### [Stated task]
Arrange the lines running from the line containing "this 1117×1058 image." through the line containing "[586, 539, 643, 572] StreetNumber: 3949" as a JSON list of strings, one string per line, with blank lines omitted. Include both end lines and nothing outside this range.

━━━ Provided data ━━━

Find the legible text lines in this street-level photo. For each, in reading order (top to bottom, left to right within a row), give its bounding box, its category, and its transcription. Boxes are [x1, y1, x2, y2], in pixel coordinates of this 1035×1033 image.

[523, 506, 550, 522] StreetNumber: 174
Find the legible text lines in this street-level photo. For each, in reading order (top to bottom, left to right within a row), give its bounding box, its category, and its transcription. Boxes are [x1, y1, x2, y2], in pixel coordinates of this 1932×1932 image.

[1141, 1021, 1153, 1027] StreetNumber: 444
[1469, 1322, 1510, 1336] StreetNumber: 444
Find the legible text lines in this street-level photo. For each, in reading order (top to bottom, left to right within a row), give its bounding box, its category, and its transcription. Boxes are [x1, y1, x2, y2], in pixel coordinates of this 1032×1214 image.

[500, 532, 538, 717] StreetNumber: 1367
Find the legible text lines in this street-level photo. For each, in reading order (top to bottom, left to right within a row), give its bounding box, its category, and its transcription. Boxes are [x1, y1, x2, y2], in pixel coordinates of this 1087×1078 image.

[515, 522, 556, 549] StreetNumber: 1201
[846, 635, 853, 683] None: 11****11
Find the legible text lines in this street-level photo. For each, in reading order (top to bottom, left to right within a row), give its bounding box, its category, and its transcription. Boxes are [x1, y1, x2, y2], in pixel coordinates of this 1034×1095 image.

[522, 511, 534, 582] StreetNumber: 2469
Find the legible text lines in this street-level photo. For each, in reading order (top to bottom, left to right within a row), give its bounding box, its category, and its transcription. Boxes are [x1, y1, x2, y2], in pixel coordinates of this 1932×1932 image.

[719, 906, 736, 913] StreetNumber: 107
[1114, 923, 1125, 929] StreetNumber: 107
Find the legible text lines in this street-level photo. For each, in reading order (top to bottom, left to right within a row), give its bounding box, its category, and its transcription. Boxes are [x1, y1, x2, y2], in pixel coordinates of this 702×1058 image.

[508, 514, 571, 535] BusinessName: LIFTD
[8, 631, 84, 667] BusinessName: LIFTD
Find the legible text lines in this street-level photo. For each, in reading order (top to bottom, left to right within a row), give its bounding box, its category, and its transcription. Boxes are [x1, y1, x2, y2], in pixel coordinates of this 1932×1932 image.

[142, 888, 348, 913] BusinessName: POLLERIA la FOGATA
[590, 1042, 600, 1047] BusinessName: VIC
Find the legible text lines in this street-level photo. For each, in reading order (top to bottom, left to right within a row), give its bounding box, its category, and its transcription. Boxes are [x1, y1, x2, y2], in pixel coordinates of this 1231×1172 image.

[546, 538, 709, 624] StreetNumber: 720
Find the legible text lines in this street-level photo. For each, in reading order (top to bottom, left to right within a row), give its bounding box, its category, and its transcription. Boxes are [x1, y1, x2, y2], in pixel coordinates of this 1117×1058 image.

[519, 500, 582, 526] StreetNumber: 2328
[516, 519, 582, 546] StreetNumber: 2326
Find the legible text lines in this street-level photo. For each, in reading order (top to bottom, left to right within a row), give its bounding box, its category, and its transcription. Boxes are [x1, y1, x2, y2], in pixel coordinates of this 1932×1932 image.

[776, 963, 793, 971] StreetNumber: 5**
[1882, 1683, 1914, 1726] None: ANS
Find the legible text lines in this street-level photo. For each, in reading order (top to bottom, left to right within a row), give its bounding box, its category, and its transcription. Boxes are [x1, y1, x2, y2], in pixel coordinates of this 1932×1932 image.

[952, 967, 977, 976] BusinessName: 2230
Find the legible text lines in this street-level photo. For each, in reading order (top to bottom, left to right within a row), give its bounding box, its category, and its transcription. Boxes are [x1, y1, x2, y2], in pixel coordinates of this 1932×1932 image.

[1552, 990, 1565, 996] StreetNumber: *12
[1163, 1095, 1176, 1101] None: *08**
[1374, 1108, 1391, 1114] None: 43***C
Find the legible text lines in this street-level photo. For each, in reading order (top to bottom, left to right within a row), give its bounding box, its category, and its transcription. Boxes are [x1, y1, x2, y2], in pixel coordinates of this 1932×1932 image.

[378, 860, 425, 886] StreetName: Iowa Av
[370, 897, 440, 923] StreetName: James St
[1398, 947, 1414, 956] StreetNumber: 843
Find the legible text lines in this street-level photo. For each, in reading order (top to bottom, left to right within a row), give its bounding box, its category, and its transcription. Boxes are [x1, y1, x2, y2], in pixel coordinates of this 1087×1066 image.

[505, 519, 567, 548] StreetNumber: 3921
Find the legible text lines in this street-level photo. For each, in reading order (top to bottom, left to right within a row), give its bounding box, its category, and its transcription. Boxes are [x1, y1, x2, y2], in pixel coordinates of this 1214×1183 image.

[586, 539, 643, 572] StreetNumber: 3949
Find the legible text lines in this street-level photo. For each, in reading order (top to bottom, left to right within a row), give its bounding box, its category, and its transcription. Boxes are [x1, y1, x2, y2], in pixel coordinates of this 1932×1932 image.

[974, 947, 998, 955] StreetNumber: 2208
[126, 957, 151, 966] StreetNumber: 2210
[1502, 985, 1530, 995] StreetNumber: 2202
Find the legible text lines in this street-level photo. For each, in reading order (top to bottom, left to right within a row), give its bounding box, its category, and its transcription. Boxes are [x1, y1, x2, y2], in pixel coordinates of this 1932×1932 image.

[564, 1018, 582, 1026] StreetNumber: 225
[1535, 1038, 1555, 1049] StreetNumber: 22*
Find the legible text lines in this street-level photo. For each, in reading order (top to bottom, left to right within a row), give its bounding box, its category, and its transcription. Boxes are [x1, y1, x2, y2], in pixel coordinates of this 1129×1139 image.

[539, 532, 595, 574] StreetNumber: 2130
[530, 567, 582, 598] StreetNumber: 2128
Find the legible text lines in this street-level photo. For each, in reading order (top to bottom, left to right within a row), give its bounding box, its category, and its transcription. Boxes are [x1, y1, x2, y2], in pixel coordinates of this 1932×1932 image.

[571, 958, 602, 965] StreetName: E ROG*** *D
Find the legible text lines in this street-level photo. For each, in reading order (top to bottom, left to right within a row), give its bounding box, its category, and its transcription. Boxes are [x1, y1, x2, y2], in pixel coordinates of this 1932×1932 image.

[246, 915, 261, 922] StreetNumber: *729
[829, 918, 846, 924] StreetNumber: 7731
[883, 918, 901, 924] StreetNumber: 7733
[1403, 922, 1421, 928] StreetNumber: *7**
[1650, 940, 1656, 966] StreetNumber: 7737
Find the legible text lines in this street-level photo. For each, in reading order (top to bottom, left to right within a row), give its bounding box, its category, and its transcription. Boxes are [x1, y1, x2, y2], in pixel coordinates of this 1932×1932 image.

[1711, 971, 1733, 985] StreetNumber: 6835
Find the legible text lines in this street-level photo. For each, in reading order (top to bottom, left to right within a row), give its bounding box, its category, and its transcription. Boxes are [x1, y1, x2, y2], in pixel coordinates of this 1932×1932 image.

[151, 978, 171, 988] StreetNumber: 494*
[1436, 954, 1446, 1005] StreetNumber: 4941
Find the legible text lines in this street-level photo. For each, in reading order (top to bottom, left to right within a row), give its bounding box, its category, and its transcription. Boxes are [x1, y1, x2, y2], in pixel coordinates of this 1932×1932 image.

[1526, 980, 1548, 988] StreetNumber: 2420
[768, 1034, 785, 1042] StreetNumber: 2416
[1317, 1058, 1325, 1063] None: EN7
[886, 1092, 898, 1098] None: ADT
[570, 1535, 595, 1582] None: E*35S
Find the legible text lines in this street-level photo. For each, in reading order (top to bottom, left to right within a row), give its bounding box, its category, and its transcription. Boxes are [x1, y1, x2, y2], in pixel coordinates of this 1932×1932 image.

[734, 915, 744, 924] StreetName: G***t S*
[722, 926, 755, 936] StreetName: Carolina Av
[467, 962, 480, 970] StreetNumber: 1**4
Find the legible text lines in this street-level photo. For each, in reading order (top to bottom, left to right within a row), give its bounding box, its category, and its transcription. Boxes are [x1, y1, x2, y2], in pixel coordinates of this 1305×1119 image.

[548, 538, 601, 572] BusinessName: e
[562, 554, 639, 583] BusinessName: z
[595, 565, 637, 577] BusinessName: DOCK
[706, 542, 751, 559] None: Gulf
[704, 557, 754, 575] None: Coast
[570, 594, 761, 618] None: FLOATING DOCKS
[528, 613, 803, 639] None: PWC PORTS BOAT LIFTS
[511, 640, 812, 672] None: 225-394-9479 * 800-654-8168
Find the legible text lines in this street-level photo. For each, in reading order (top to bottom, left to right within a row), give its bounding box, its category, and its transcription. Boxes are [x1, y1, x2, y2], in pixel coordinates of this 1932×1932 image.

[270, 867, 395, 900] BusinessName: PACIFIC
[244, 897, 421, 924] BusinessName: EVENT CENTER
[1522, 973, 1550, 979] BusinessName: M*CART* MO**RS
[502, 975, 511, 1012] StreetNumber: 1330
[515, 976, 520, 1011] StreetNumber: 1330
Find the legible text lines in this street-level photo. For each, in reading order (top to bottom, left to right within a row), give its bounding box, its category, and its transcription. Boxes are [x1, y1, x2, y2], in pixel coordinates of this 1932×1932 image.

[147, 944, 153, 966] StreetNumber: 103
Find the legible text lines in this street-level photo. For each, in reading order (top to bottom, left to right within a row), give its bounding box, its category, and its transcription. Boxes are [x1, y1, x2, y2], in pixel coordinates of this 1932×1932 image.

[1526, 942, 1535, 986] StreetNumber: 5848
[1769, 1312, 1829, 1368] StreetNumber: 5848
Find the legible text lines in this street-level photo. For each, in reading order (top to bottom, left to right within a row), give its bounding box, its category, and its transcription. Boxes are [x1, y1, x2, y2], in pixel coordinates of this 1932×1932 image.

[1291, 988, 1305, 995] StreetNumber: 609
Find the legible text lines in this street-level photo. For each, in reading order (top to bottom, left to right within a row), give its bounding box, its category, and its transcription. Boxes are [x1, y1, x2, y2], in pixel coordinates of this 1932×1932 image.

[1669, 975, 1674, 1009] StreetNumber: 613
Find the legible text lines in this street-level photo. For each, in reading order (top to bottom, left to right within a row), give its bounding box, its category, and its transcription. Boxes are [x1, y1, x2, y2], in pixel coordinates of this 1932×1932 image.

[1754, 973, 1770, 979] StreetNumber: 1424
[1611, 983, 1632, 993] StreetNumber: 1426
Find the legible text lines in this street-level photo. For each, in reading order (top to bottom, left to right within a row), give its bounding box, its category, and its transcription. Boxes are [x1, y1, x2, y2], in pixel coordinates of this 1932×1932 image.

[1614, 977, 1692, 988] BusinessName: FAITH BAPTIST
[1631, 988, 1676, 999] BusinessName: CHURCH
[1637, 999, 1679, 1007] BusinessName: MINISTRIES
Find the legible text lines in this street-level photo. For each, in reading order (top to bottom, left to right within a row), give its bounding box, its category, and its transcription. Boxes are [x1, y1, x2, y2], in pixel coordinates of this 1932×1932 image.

━━━

### [Finished task]
[
  "Find the legible text lines in this street-level photo. For each, in reading order (top to bottom, left to right within a row), give its bounding box, its category, and its transcription. Boxes are [x1, y1, x2, y2], in pixel coordinates of this 1117×1058 image.",
  "[519, 500, 582, 526] StreetNumber: 2328",
  "[516, 519, 582, 546] StreetNumber: 2326",
  "Find the legible text lines in this street-level photo. For each, in reading order (top to bottom, left to right within a row), give its bounding box, its category, and its transcription. Boxes are [x1, y1, x2, y2], in pixel coordinates of this 1932×1932 image.",
  "[776, 963, 793, 971] StreetNumber: 5**",
  "[1882, 1683, 1914, 1726] None: ANS",
  "Find the legible text lines in this street-level photo. For each, in reading order (top to bottom, left to right within a row), give its bounding box, its category, and its transcription. Boxes are [x1, y1, x2, y2], in pixel coordinates of this 1932×1932 image.",
  "[952, 967, 977, 976] BusinessName: 2230",
  "Find the legible text lines in this street-level photo. For each, in reading order (top to bottom, left to right within a row), give its bounding box, its category, and its transcription. Boxes are [x1, y1, x2, y2], in pixel coordinates of this 1932×1932 image.",
  "[1552, 990, 1565, 996] StreetNumber: *12",
  "[1163, 1095, 1176, 1101] None: *08**",
  "[1374, 1108, 1391, 1114] None: 43***C",
  "Find the legible text lines in this street-level photo. For each, in reading order (top to bottom, left to right within a row), give its bounding box, its category, and its transcription. Boxes are [x1, y1, x2, y2], in pixel coordinates of this 1932×1932 image.",
  "[378, 860, 425, 886] StreetName: Iowa Av",
  "[370, 897, 440, 923] StreetName: James St",
  "[1398, 947, 1414, 956] StreetNumber: 843",
  "Find the legible text lines in this street-level photo. For each, in reading order (top to bottom, left to right within a row), give its bounding box, its category, and its transcription. Boxes are [x1, y1, x2, y2], in pixel coordinates of this 1087×1066 image.",
  "[505, 519, 567, 548] StreetNumber: 3921",
  "Find the legible text lines in this street-level photo. For each, in reading order (top to bottom, left to right within a row), give its bounding box, its category, and its transcription. Boxes are [x1, y1, x2, y2], in pixel coordinates of this 1214×1183 image.",
  "[586, 539, 643, 572] StreetNumber: 3949"
]